Jumat, 19 April 2013

SIAPA YANG PALING HEBAT ???

Cerpen: Uli Maria Sihotang – Petrus Claver, Bukittinggi)
  
            Siapa yang tak kenal Johan? Di kampus maupun di gereja, hampir sulit menemukan orang yang tidak mengenalinya. Saat ini, Johan merupakan seorang mahasiswa tahun 3 yang sedang berkuliah pada salah satu Perguruan Tinggi Negeri (PTN) di Yogyakarta. Prestasinya yang tak putus-putus, membuat dirinya semakin dikenal dan disanjung oleh para mahasiswa di kampusnya. Tak jarang juga para dosen mengajaknya untuk duduk berdiskusi bersama. Selain dalam bidang akademik, prestasi Johan juga cemerlang sebagai aktivis kampus. Posisinya saat ini membuat orang-orang di lingkungan kampusnya cepat atau lambat akan mengenalnya. Ia adalah Gubernur Badan Eksekutif Mahasiswa (BEM). Baru 6 bulan menjabat, tapi sudah begitu banyak kegiatan basis mahasiswa yang Ia selenggarakan. Di gereja, Johan juga bergabung di kebanyakan kepanitiaan yang diselenggarakan paroki setempat. Rekan-rekannya sesama OMK sangat bangga padanya, tak jarang pula ada yang merasa iri padanya.
           
“Kamu jangan minder gitu donk ma aku.. Aku kan jadi nggak enak sama kamu. Kesannya gimana... gitu.” Begitulah Johan menghadapi sahabatnya, Markus, yang terkadang tak mau bergabung bersama Johan. Markus dan Johan sudah sejak lama saling kenal, mulai dari SMP hingga sekarang mereka selalu bersama. Namun, semenjak Johan menjabat sebagai Gubernur BEM, Markus semakin manjaga jarak dengan Johan. Johan bingung dengan sikap sahabatnya itu, tetapi ia tetap berusaha untuk menjaga komunikasi mereka agar tetap lancar. Hingga pada akhirnya, suatu sore di gereja seusai ibadat sore, Johan memberanikan diri mencari tau alasan perubahan sikap sahabatnya itu.

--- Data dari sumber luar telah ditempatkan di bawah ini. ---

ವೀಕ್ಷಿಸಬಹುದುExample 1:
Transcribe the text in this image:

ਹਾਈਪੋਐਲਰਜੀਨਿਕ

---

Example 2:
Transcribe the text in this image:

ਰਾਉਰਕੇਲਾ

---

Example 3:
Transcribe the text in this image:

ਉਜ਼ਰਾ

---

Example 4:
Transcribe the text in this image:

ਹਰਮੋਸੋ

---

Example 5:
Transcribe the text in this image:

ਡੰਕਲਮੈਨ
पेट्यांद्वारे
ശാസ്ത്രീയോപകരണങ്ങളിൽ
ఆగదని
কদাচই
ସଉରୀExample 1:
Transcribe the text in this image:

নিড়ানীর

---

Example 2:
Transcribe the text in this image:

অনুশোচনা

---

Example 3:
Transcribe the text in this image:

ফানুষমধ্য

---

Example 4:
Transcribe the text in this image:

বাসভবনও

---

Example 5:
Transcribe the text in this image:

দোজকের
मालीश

            “Kus, maaf sebelumnya. Aku mau ngomong, tapi kamu jangan negatif thingking dulu yah?” Markus yang tadinya sibuk dengan HP-nya, tiba-tiba terhenti, sesaat setelah mendengar ucapan Johan yang dia rasa cukup serius.

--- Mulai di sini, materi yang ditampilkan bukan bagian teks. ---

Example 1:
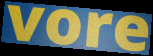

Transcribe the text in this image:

vore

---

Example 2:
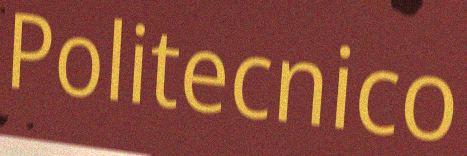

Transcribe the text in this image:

Politecnico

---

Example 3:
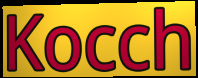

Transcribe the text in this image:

Kocch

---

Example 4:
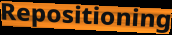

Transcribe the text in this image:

Repositioning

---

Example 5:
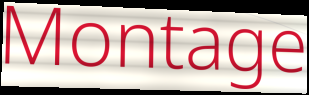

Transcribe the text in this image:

Montage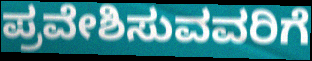
ಪ್ರವೇಶಿಸುವವರಿಗೆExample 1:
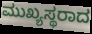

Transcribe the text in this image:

ಮುಖ್ಯಸ್ಥರಾದ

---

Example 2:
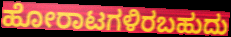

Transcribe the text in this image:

ಹೋರಾಟಗಳಿರಬಹುದು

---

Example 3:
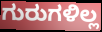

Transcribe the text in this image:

ಗುರುಗಳಿಲ್ಲ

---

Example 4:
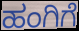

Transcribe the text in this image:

ಹಂಗಿಗೆ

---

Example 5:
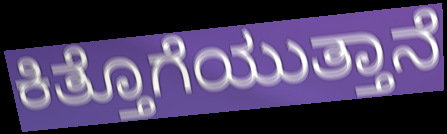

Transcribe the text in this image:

ಕಿತ್ತೊಗೆಯುತ್ತಾನೆ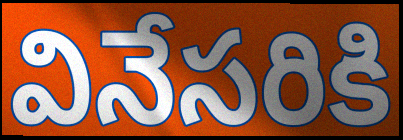
వినేసరికి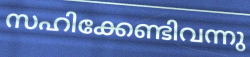
സഹിക്കേണ്ടിവന്നുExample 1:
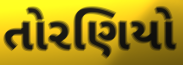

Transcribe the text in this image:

તોરણિયો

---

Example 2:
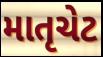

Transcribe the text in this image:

માતૃચેટ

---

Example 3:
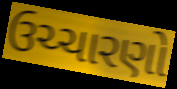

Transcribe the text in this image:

ઉચ્ચારણો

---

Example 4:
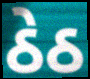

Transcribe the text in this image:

ઠેઠ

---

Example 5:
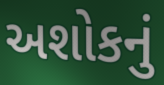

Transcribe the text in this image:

અશોકનું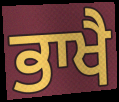
ਭਾਖੈ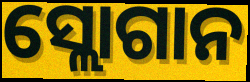
ସ୍ଲୋଗାନ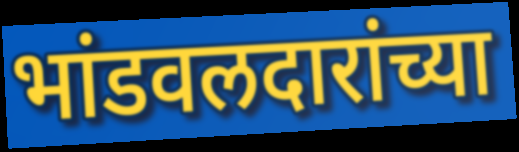
भांडवलदारांच्याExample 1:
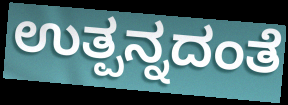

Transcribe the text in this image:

ಉತ್ಪನ್ನದಂತೆ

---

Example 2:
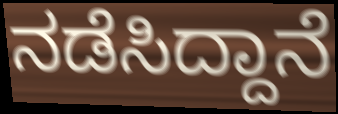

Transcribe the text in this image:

ನಡೆಸಿದ್ದಾನೆ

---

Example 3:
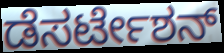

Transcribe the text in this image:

ಡೆಸರ್ಟೇಶನ್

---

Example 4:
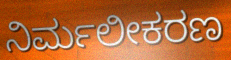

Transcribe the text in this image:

ನಿರ್ಮಲೀಕರಣ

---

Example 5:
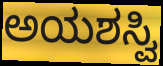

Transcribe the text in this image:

ಅಯಶಸ್ವಿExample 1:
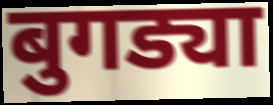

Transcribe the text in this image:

बुगड्या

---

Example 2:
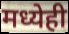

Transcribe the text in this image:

मध्येही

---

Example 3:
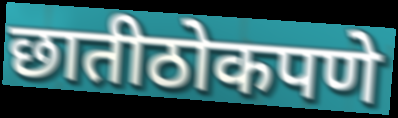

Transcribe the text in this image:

छातीठोकपणे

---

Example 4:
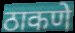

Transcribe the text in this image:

ठाकणे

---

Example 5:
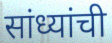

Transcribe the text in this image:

सांध्यांची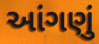
આંગણુંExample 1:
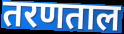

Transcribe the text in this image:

तरणताल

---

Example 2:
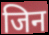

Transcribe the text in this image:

जिन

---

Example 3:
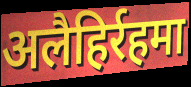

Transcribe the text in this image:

अलैहिर्रहमा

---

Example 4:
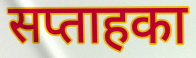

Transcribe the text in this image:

सप्ताहका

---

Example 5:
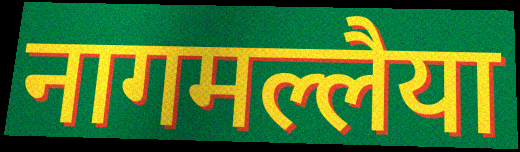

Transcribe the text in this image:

नागमल्लैया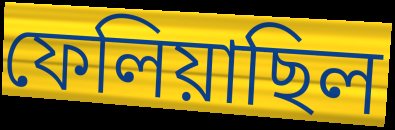
ফেলিয়াছিলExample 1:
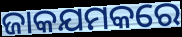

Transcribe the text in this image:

ଜାକଯମକରେ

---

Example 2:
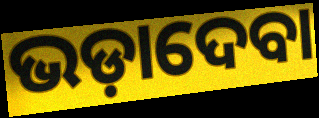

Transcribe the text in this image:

ଭଡ଼ାଦେବା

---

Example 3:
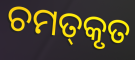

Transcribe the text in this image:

ଚମତ୍‌କୃତ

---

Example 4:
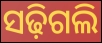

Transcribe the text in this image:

ସଢ଼ିଗଲି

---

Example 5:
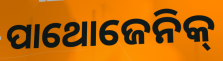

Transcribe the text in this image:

ପାଥୋଜେନିକ୍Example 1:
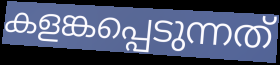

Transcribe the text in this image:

കളങ്കപ്പെടുന്നത്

            “Kamu mau ngomong apa?”, balas Markus dengan tatapan serius mengarah pada Johan.
            “Aku ngerasa, akhir-akhir ini kamu seperti menjaga jarak denganku. Aku merasa sudah berbuat sesuatu yang salah, sehingga membuatmu tersinggung.”, sahut Johan yang kemudian menunduk, takut kalau-kalau Markus salah paham dengan apa yang sudah disampaikannya.
Namun, tiba-tiba Markus tertawa dan kemudian menjawab, “Heh, Johan, sejak kapan kamu cengeng begini? Sejak kapan kamu sensitif begini? Kamu suka ma aku? Hahahaha....” Johan kaget melihat reaksi Markus yang berbeda jauh dengan yang dipikirkannya, kemudian ikut tertawa, namun mencoba untuk tetap membahasnya dengan serius.
            “Gila, kamu pikir aku ni udah ngak normal apa? Aku serius nih, kamu tuh berubah sekarang sama aku. Kita udah jarang sependapat, bahkan sering juga kamu ngak ngasih pendapat.”, sambung Johan. Markus masih saja tertawa dan menganggap Johan sedang membahas sesuatu yang tidak penting.
            “Johan, Johan. Kamu tuh udah Gubernur BEM, beda pendapat itu adalah hal yang biasa. Masak cuma karna beda pendapat aja, kamu langsung mikir aku yang aneh-aneh? Hahaha....”
            “Aku nggak mikir yang aneh-aneh Kus, aku tuh cuma ngerasa sekarang kita juga jarang bareng, yah kayaknya dah punya dunia masing-masing.”, lanjut Johan. Kini Markus terdiam. Ia menganggap bahwa Johan tidak tahu tentang apa yang sudah dilakukan Markus selama Johan menjabat sebagai Gubernur BEM.
            “Kamu bakal tau nanti.”, jawab Markus singkat. Setelah itu, Markus pergi meninggalkan Johan yang terdiam. Johan semakin bingung dengan ucapan Markus, tapi berusaha untuk mencari tau apa yang dimaksudkan oleh Markus.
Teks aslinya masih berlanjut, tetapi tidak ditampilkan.